A late night deal Thursday between the parties shortened debate time and meant Senators would not have to stay into the weekend — or longer — to vote on a handful of stalled nominees Democrats were trying to clear.

Republicans, who are angry over rule changes Democrats put in place that limit the GOP’s ability to filibuster nominees, had been reluctant to back off demands that all debate time allowed by Senate rules be used before confirmation votes take place.

The agreement let them clear Alejandro Mayorkas to be the deputy secretary of the Department of Homeland Security; Brian Davis to be a federal judge in Florida, and John Koskinen to the commissioner of the IRS.

Senators also voted to break a filibuster of Janet Yellen to be chairman of the Federal Reserve although a final confirmation vote won’t take place until January 6.

Animosity between the parties was captured in a post-vote exchange between Sen. Dick Durbin, D-Illinois, the second-ranking Democratic leader, and Sen. Lindsey Graham, R-South Carolina.

Durbin wanted approval to waive a rule that said any presidential nominations that hadn’t been approved by the end of the year — Durbin said there were 238 such nominees — had to be returned to the White House where the president could then re-nominate them.

“To require the White House to start over is just literally a waste of time and unfortunate for these nominees, many of whom have been waiting for a long, long period of time.
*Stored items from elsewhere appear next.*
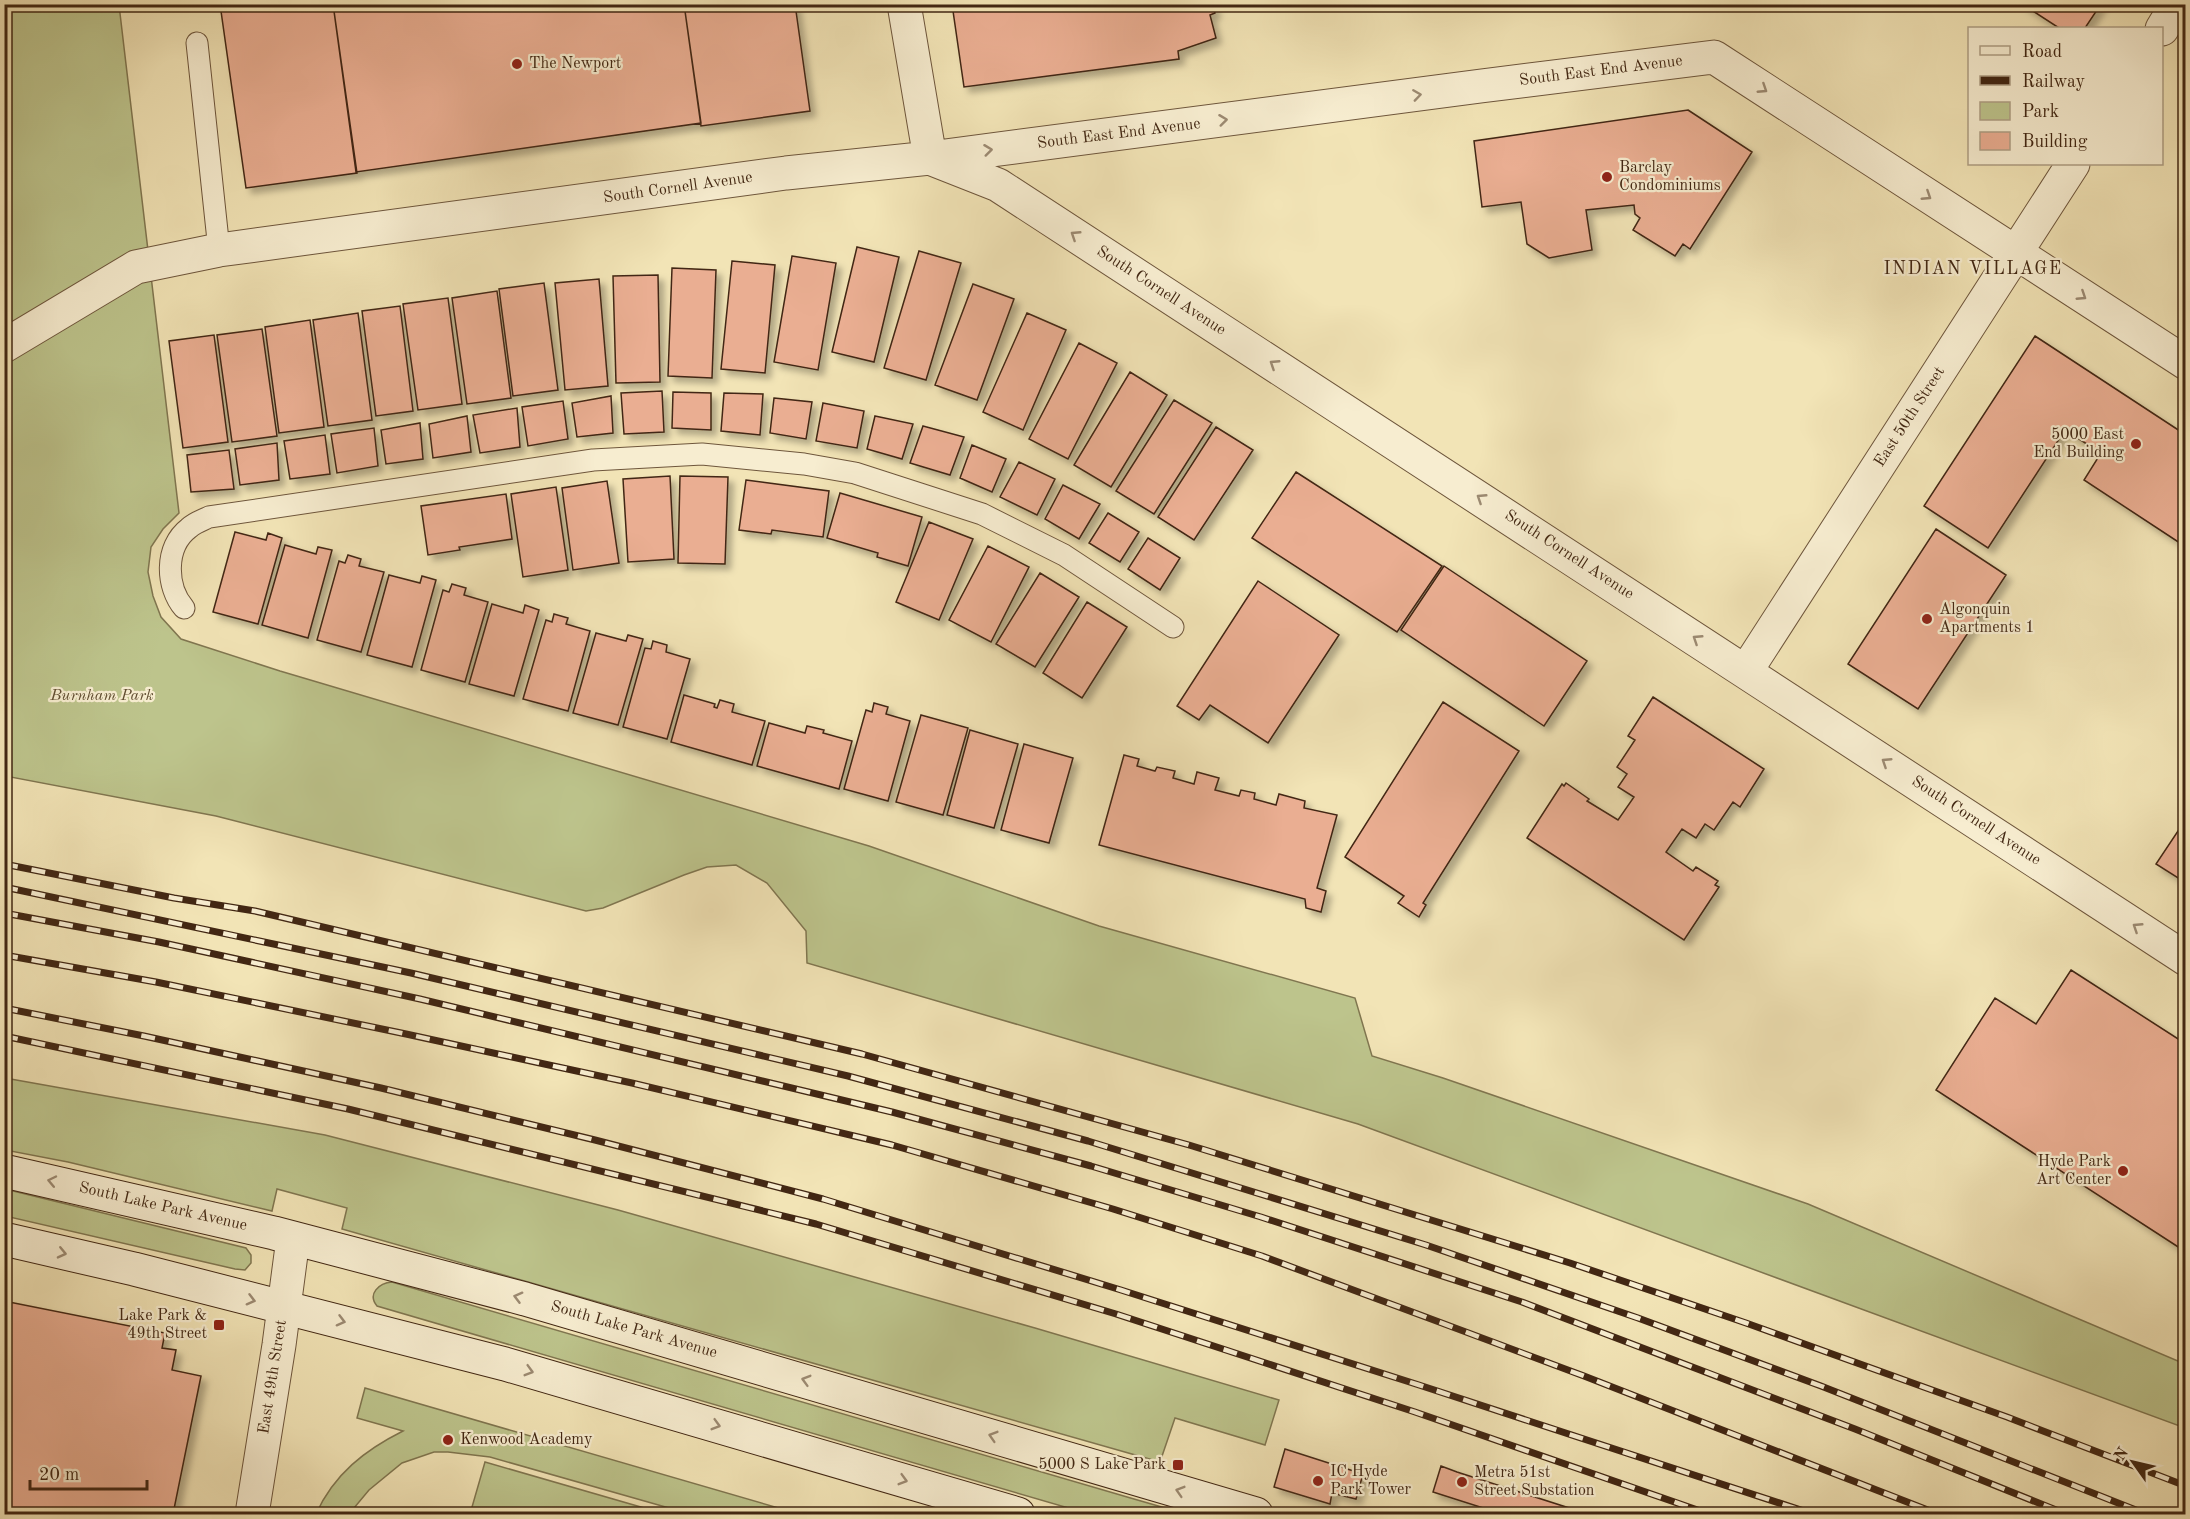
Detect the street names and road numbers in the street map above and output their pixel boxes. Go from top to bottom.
street label: South East End Avenue [1518,53,1684,89]
street label: South East End Avenue [1036,116,1202,152]
street label: South Cornell Avenue [602,170,754,206]
street label: South Cornell Avenue [1094,243,1228,339]
street label: East 50th Street [1872,364,1948,470]
street label: South Cornell Avenue [1502,507,1636,603]
street label: South Cornell Avenue [1909,773,2043,869]
street label: South Lake Park Avenue [77,1180,249,1234]
street label: South Lake Park Avenue [549,1299,719,1361]
street label: East 49th Street [256,1318,290,1435]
This is a chance,” Durbin said, “to get next year off to a good start.”

Graham said no.

“All I can say is that the normal way the Senate has operated for a couple of hundred years has been destroyed this year and to ask that normalcy come about now is just beyond the pale,” Graham said.
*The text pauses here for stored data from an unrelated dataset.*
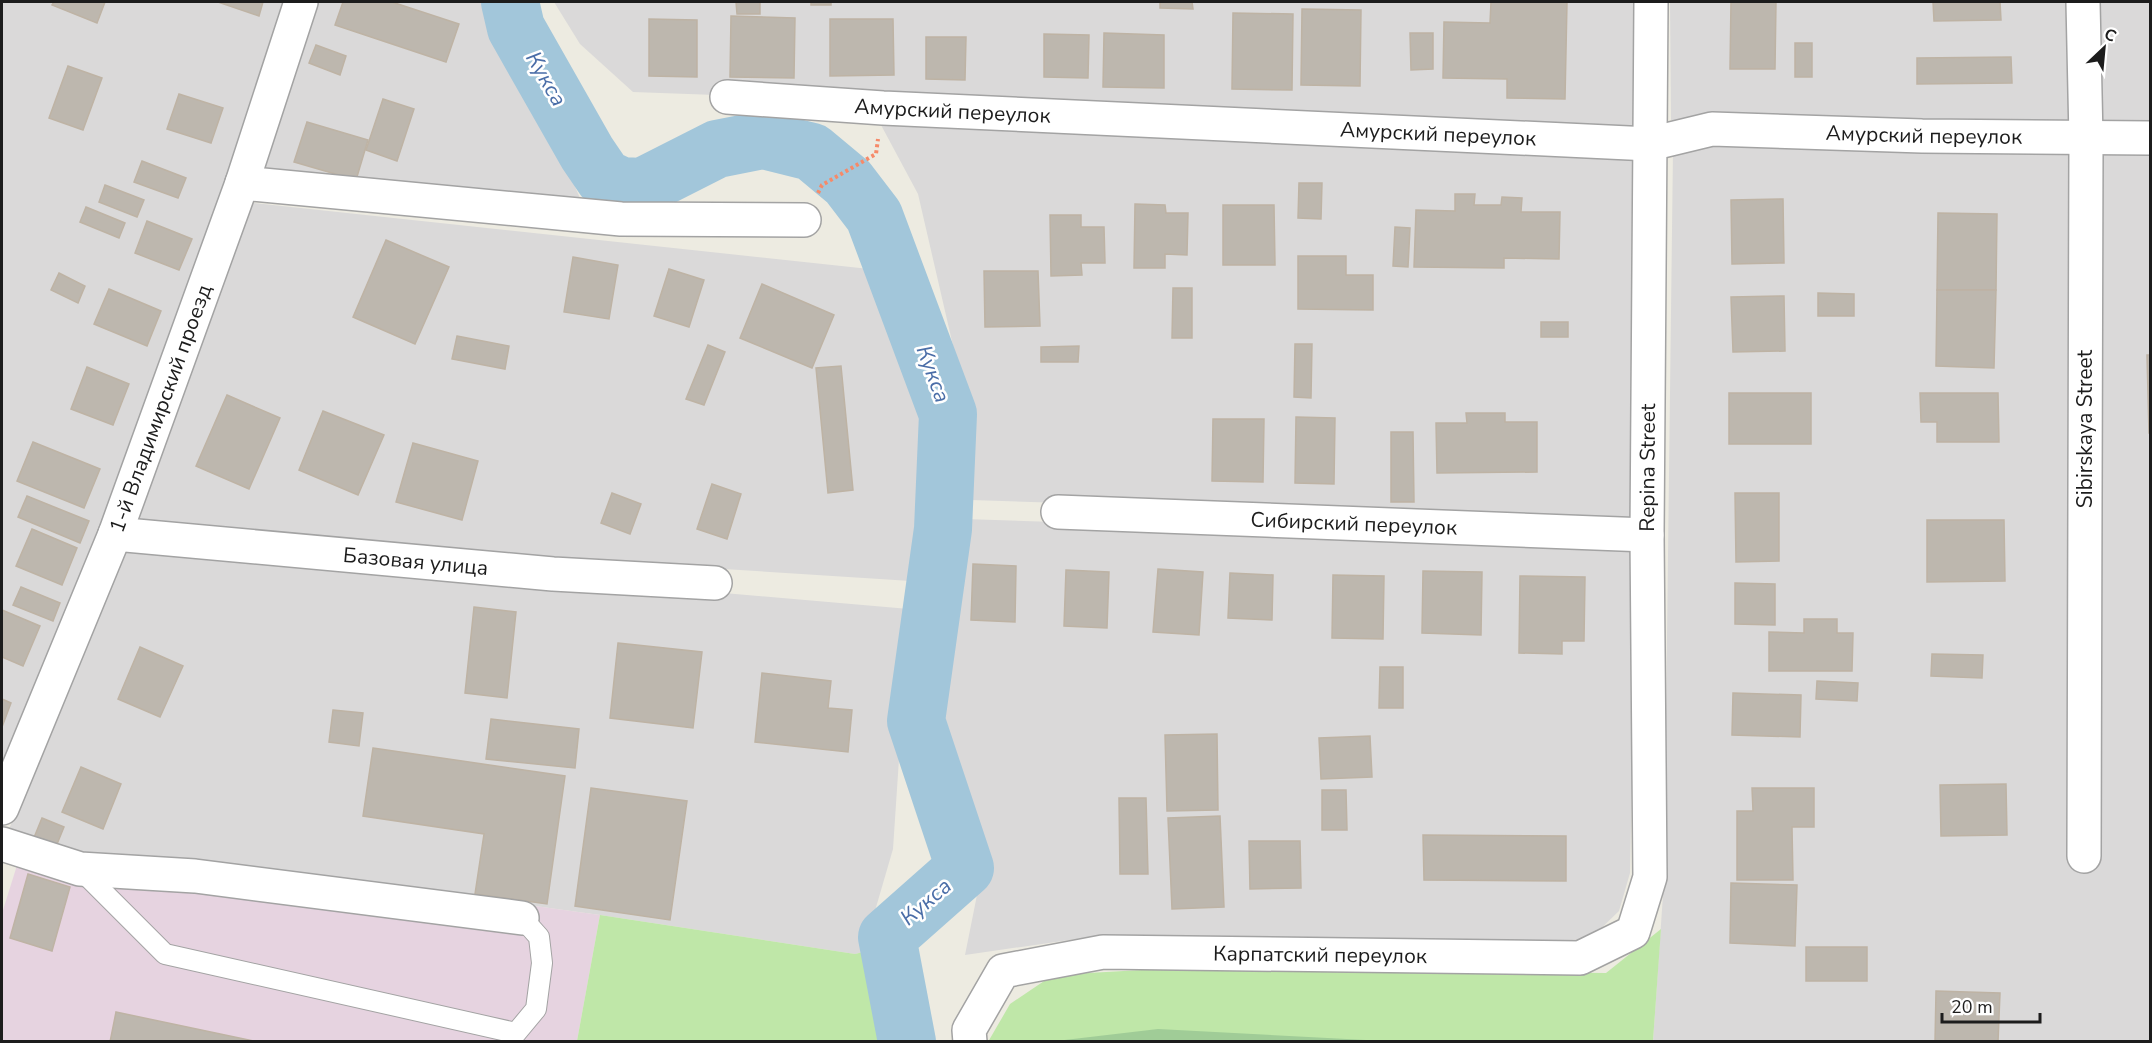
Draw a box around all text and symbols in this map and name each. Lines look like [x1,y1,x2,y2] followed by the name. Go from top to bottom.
[2074,18,2134,78] north arrow
[2100,23,2120,48] text: С
[518,46,574,112] water label: Кукса
[854,92,1052,130] street label: Амурский переулок
[1339,115,1538,153] street label: Амурский переулок
[1825,119,2023,151] street label: Амурский переулок
[103,280,218,536] street label: 1-й Владимирский проезд
[909,341,957,407] water label: Кукса
[2071,349,2099,508] street label: Sibirskaya Street
[1633,403,1662,532] street label: Repina Street
[1250,506,1459,542] street label: Сибирский переулок
[342,541,490,582] street label: Базовая улица
[894,871,958,933] water label: Кукса
[1213,939,1428,970] street label: Карпатский переулок
[1942,986,2040,1024] scale bar
[1951,995,1993,1019] text: 20 m

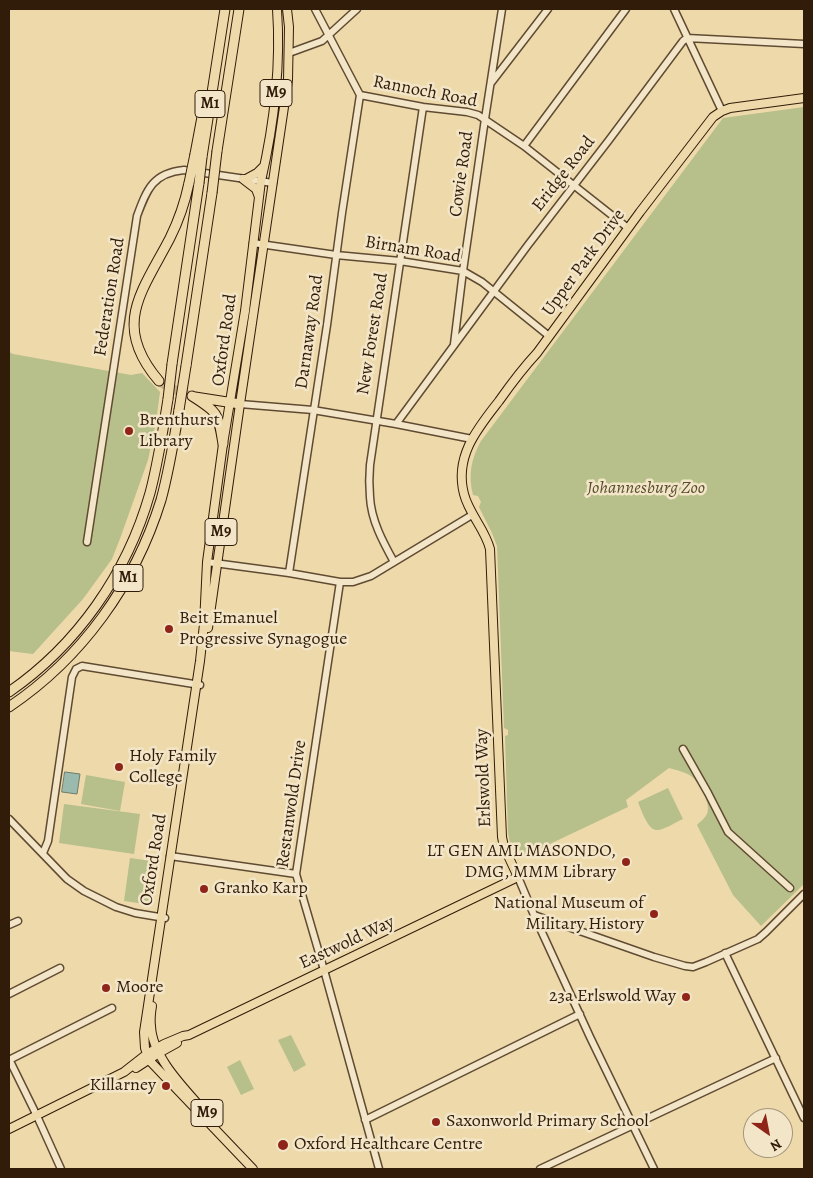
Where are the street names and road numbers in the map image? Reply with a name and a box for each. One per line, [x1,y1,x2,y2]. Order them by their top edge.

“I understand that we’re in a point of great emotions and feelings and stress in the Senate over the change in the rules of the use of the filibuster,” Durbin responded. “Unfortunately it appears we’re going to stay in that state for, at least, a short period of time.”

Despite the testy exchange between the Senators, the two did agree to clear a batch of military nominations so that the men and women of the armed services won’t be caught up in the political standoff.